(Stored items)
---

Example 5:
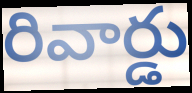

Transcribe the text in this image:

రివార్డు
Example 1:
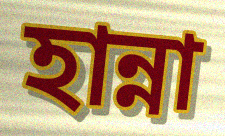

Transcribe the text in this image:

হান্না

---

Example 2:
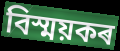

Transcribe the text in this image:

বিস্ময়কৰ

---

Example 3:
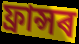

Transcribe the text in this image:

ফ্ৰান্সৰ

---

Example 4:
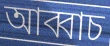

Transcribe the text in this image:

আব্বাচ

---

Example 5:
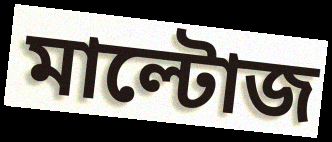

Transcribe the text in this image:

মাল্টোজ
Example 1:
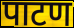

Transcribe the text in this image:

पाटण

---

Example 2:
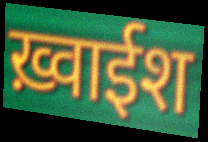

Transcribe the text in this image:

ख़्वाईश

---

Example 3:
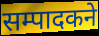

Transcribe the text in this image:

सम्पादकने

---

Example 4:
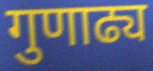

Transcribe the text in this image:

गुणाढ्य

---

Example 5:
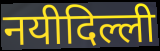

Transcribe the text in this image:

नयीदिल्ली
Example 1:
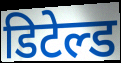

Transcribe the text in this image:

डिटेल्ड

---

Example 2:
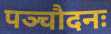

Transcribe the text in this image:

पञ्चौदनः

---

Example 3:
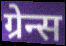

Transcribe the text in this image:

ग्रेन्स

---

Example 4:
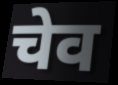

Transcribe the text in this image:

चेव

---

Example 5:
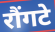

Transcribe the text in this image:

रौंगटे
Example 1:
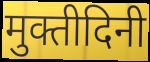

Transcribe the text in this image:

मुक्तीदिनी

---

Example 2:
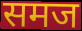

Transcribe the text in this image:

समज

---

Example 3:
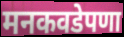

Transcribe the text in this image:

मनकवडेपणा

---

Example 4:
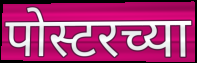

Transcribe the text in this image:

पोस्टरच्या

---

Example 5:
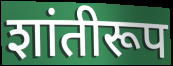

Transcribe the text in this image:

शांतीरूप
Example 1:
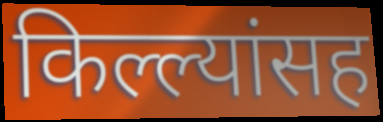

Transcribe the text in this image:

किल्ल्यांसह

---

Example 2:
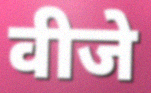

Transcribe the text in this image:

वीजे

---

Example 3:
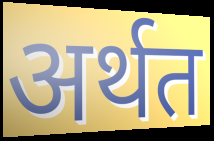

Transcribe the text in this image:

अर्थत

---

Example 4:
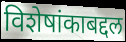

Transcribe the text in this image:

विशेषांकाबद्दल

EXERCISE DETAILS ▸
Every line of the records must come back unchanged, except that pictures are dropped.

SOLUTION BELOW ▸
---

Example 5:

Transcribe the text in this image:

రివార్డు
Example 1:

Transcribe the text in this image:

হান্না

---

Example 2:

Transcribe the text in this image:

বিস্ময়কৰ

---

Example 3:

Transcribe the text in this image:

ফ্ৰান্সৰ

---

Example 4:

Transcribe the text in this image:

আব্বাচ

---

Example 5:

Transcribe the text in this image:

মাল্টোজ
Example 1:

Transcribe the text in this image:

पाटण

---

Example 2:

Transcribe the text in this image:

ख़्वाईश

---

Example 3:

Transcribe the text in this image:

सम्पादकने

---

Example 4:

Transcribe the text in this image:

गुणाढ्य

---

Example 5:

Transcribe the text in this image:

नयीदिल्ली
Example 1:

Transcribe the text in this image:

डिटेल्ड

---

Example 2:

Transcribe the text in this image:

पञ्चौदनः

---

Example 3:

Transcribe the text in this image:

ग्रेन्स

---

Example 4:

Transcribe the text in this image:

चेव

---

Example 5:

Transcribe the text in this image:

रौंगटे
Example 1:

Transcribe the text in this image:

मुक्तीदिनी

---

Example 2:

Transcribe the text in this image:

समज

---

Example 3:

Transcribe the text in this image:

मनकवडेपणा

---

Example 4:

Transcribe the text in this image:

पोस्टरच्या

---

Example 5:

Transcribe the text in this image:

शांतीरूप
Example 1:

Transcribe the text in this image:

किल्ल्यांसह

---

Example 2:

Transcribe the text in this image:

वीजे

---

Example 3:

Transcribe the text in this image:

अर्थत

---

Example 4:

Transcribe the text in this image:

विशेषांकाबद्दल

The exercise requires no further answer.